“The CCC was a result of Senate Bill 598 that the President introduced March 27, 1933. The bill cleared both houses of Congress in four days and was on the President’s desk for signature on March 31, 1933” (CCC Legacy). On the 17th of Aprilthe first CCC camp was officially opened in Luray, Virginia’s George Washington National Park. Because of the time and dedication President Franklin D. Roosevelt had put into getting the CCC up and running, this first camp was named after him, Camp Roosevelt (CCC Legacy).
Along with Camp Roosevelt, Virginia had more than 46 camps throughout the nine years of the CCC program being active. Of those 46 sites, fourteen worked to build and rejuvenate the environment within national forests, six worked with national parks, two on other federal reservations, one focused on the revitalization of state forests, four in state parks, and nineteen CCC sites work on private land forests (PBS: American Experience).
When the CCC stopped receiving government funds in 1942, Camp Roosevelt shut down, for no men could afford to work without pay. Camp Roosevelt remained barren for 22 more years, until $55,000 was awarded for renovations in 1964. Renovations that have since been expanded upon included 15 picnic sites, 10 camping units and two public restrooms (CCC Legacy and United States Department of Agriculture: Forest Service.).
Civilian Conservation Corps’ Camp Roosevelt was located in Luray, Virginia. This pioneer camp consisted of many buildings and areas including:
· Parade Field was similar to a main square in town; it had walking paths that connected buildings and the Company Streets.
· The headquarters building held the Military Office, where the management events took place and work projects were planned by the Project Superintendent.
· The 6 barracks at Camp Roosevelt were of the Military kind. Inspected weekly, the 45-70 enrollees living inside each barrack had to keep them tidy during their off hours.
· The administration building was a multi-purpose building, acting as the Hospital for the enrollees and as sleeping quarters for the officers.
· The pump house held the focal water source for all the different buildings.
· In addition to the mess hall being a friendly place to eat, there were numerous other activities held there. The education classes for the enrollees, dances, and more.
· The recreation center was the place for enrollees to take a break from their hard work. The rec center was prominently used for games, reading, and enjoying one another’s company.

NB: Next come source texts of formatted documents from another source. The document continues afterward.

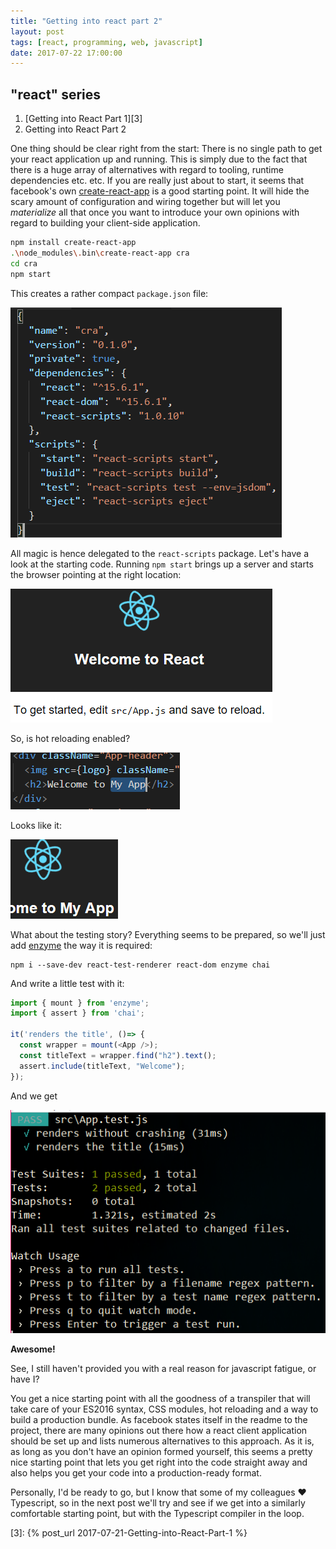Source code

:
 ```yaml
---
title: "Getting into react part 2"
layout: post
tags: [react, programming, web, javascript]
date: 2017-07-22 17:00:00
---
```


## "react" series
1. [Getting into React Part 1][3]
1. Getting into React Part 2

One thing should be clear right from the start: There is no single path to get your react application up and running. This is simply due to the fact that there is a huge array of alternatives with regard to tooling, runtime dependencies etc. etc.
If you are really just about to start, it seems that facebook's own [create-react-app][1] is a good starting point. It will hide the scary amount of configuration and wiring together but will let you _materialize_ all that once you want to introduce your own opinions with regard to building your client-side application.

```bash
npm install create-react-app
.\node_modules\.bin\create-react-app cra
cd cra
npm start
```

This creates a rather compact `package.json` file:

![package json](/public/assets/create-react-app-package.json.png)

All magic is hence delegated to the `react-scripts` package. Let's have a look at the starting code. Running `npm start` brings up a server
and starts the browser pointing at the right location:

![start page](/public/assets/create-react-app-start.png)

So, is hot reloading enabled?

![package json](/public/assets/cra-edit.png)

Looks like it:

![package json](/public/assets/cra-edit2.png)

What about the testing story? Everything seems to be prepared, so we'll just add [enzyme][2] the way it is required:

```
npm i --save-dev react-test-renderer react-dom enzyme chai
```

And write a little test with it:

```js
import { mount } from 'enzyme';
import { assert } from 'chai';

it('renders the title', ()=> {
  const wrapper = mount(<App />);
  const titleText = wrapper.find("h2").text();
  assert.include(titleText, "Welcome");
});
```

And we get

![package json](/public/assets/cra-testing.png)

__Awesome!__

See, I still haven't provided you with a real reason for javascript fatigue, or have I?

You get a nice starting point with all the goodness of a transpiler that will take care of your ES2016 syntax, CSS modules, hot reloading and a way to build a production bundle. As facebook states itself in the readme to the project, there are many opinions out there how a react client application should be set up and lists numerous alternatives to this approach. As it is, as long as you don't have an opinion formed yourself, this seems a pretty nice starting point that lets you get right into the code straight away and also helps you get your code into a production-ready format.

Personally, I'd be ready to go, but I know that some of my colleagues ❤ Typescript, so in the next post we'll try and see if we get into a similarly comfortable starting point, but with the Typescript compiler in the loop.


[1]: https://github.com/facebookincubator/create-react-app
[2]: https://github.com/airbnb/enzyme
[3]: {% post_url 2017-07-21-Getting-into-React-Part-1 %}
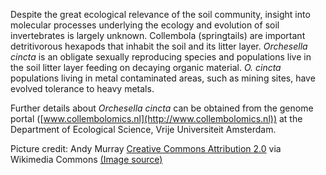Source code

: Despite the great ecological relevance of the soil community, insight
into molecular processes underlying the ecology and evolution of soil
invertebrates is largely unknown. Collembola (springtails) are important
detritivorous hexapods that inhabit the soil and its litter layer.
*Orchesella cincta* is an obligate sexually reproducing species and
populations live in the soil litter layer feeding on decaying organic
material. *O. cincta* populations living in metal contaminated areas,
such as mining sites, have evolved tolerance to heavy metals.

Further details about *Orchesella cincta* can be obtained from the
genome portal ([www.collembolomics.nl](http://www.collembolomics.nl)) at
the Department of Ecological Science, Vrije Universiteit Amsterdam.

Picture credit:
Andy Murray [Creative Commons Attribution 2.0](https://creativecommons.org/licenses/by-sa/2.0) via Wikimedia Commons [(Image source)](https://commons.wikimedia.org/wiki/File:Orchesella_cincta_(6875710316).jpg)
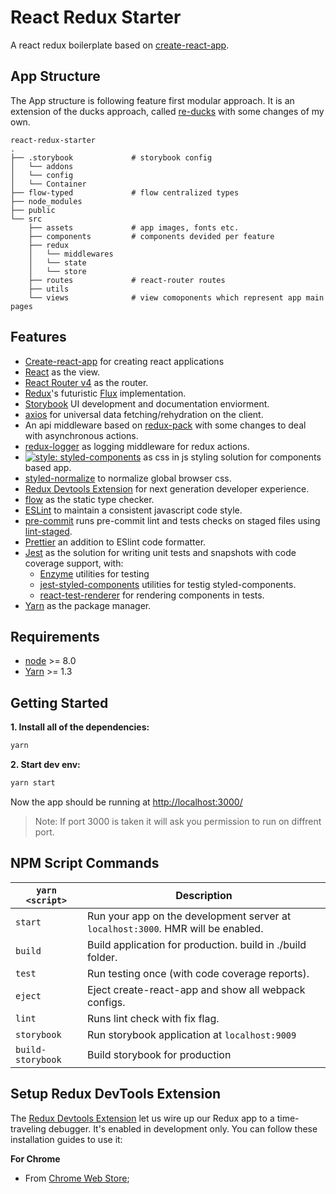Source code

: # React Redux Starter

A react redux boilerplate based on [create-react-app](https://github.com/facebook/create-react-app).

## App Structure

The App structure is following feature first modular approach.
It is an extension of the ducks approach, called [re-ducks](https://github.com/alexnm/re-ducks) with some changes of my own.

```
react-redux-starter
.
├── .storybook             # storybook config
│   └── addons
│   └── config
│   └── Container
├── flow-typed             # flow centralized types
├── node_modules
├── public
└── src
    ├── assets             # app images, fonts etc.
    ├── components         # components devided per feature
    ├── redux
    │   └── middlewares
    │   └── state
    │   └── store
    ├── routes             # react-router routes
    ├── utils
    └── views              # view comoponents which represent app main pages
```

## Features

+ [Create-react-app](https://github.com/facebook/create-react-app) for creating react applications
+ [React](https://facebook.github.io/react/) as the view.
+ [React Router v4](https://reacttraining.com/react-router/) as the router.
+ [Redux](https://github.com/reactjs/redux)'s futuristic [Flux](https://facebook.github.io/react/blog/2014/05/06/flux.html) implementation.
+ [Storybook](https://storybook.js.org/) UI development and documentation enviorment.
+ [axios](https://github.com/mzabriskie/axios) for universal data fetching/rehydration on the client.
+ An api middleware based on [redux-pack](https://github.com/lelandrichardson/redux-pack) with some changes to deal with asynchronous actions.
+ [redux-logger](https://github.com/evgenyrodionov/redux-logger) as logging middleware for redux actions.
+ [![style: styled-components](https://img.shields.io/badge/style-%F0%9F%92%85%20styled--components-orange.svg?colorB=daa357&colorA=db748e)](https://github.com/styled-components/styled-components) as css in js styling solution for components based app.
+ [styled-normalize](https://github.com/sergeysova/styled-normalize) to normalize global browser css.
+ [Redux Devtools Extension](https://github.com/zalmoxisus/redux-devtools-extension) for next generation developer experience.
+ [flow](https://github.com/facebook/flow) as the static type checker.
+ [ESLint](http://eslint.org/) to maintain a consistent javascript code style.
+ [pre-commit](https://github.com/observing/pre-commit) runs pre-commit lint and tests checks on staged files using [lint-staged](https://github.com/okonet/lint-staged).
+ [Prettier](https://github.com/prettier/prettier) an addition to ESlint code formatter.
+ [Jest](https://facebook.github.io/jest/) as the solution for writing unit tests and snapshots with code coverage support, with: 
  - [Enzyme](https://github.com/airbnb/enzyme) utilities for testing 
  - [jest-styled-components](https://github.com/styled-components/jest-styled-components) utilities for testig styled-components.
  - [react-test-renderer](https://github.com/facebook/react/tree/master/packages/react-test-renderer) for rendering components in tests.
+ [Yarn](https://yarnpkg.com/lang/en/) as the package manager.

## Requirements

* [node](https://nodejs.org/en/) >= 8.0
* [Yarn](https://yarnpkg.com/en/) >= 1.3

## Getting Started

**1. Install all of the dependencies:**

```bash
yarn
```

**2. Start dev env:**

```bash
yarn start 
```
Now the app should be running at [http://localhost:3000/](http://localhost:3000/)

> Note: If port 3000 is taken it will ask you permission to run on diffrent port.

## NPM Script Commands

| `yarn <script>`    | Description                                                                                |
| ------------------ | ------------------------------------------------------------------------------------------ |
| `start`            | Run your app on the development server at `localhost:3000`. HMR will be enabled.           |
| `build`            | Build application for production. build in ./build folder.                     |
| `test`             | Run testing once (with code coverage reports).                                             |
| `eject`             | Eject create-react-app and show all webpack configs.                                             |
| `lint`             | Runs lint check with fix flag.                                             |
| `storybook`             | Run storybook application at `localhost:9009`                                             |
| `build-storybook`             | Build storybook for production                                             |

## Setup Redux DevTools Extension

The [Redux Devtools Extension](https://github.com/zalmoxisus/redux-devtools-extension) let us wire up our Redux app to a time-traveling debugger. It's enabled in development only. You can follow these installation guides to use it:

**For Chrome**

* From [Chrome Web Store](https://chrome.google.com/webstore/detail/redux-devtools/lmhkpmbekcpmknklioeibfkpmmfibljd);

Left: Commanding Officer Captain Leo Donovan
Right: Project Superintendent Jim Wilkins
“The Department of Agriculture and Interior planned the work for each state. The Army and Navy supervised the construction and operation of the camps (CCC Legacy).” At Camp Roosevelt the enrollees were led by Commanding Officer Captain Leo Donovan, pictured on the left. His counterparts in this first unit were William F. Train a 2nd Lieutenant and Richard B. Carhart also a 2nd Lieutenant. These infantry officers were in charge of 100-300 at a time; they were in charge of planning the camp’s daily activities and watching over the enrollees, making sure they were up by 4:00 am and fed by 5:00 am each morning. Pictured on the right is Project Superintendent Jim Wilkins, who organized and managed Camp Roosevelt. “[Camp officials] taught discipline, good work habits and a trade to many who had little skills or working experience. These proved valuable once the men left the CCC, especially if they entered the military (CCC Legacy).”
Henry Rich was the very first enrollee for the CCC. His first four years at Camp Roosevelt were spent in the mess hall as a cook. After four years preparing food, Rich was promoted into a leadership position. Rich and all other enrollees at Camp Roosevelt were young men between the ages 17 and 25. Just as at all CCC camps at the time, they were all unmarried, out of school and unemployed. “The men worked 40-hour, six-day weeks, in crews of 48.” As a prospective economic boost during the depression era, enrollees had to send $25 out of their $30 per month paycheck to their families at home or held in an account until they were discharged from the camp (CCC Legacy).
“In addition to the monthly salary, men were given food, clothing, shelter, and medical care (CCC Legacy).” The enrollees were given physical, mental and vocational examinations (Gorham, Eric). Over 110,000 of the men who were illiterate learned how to both read and write during their spare time at their camps (CCC Legacy).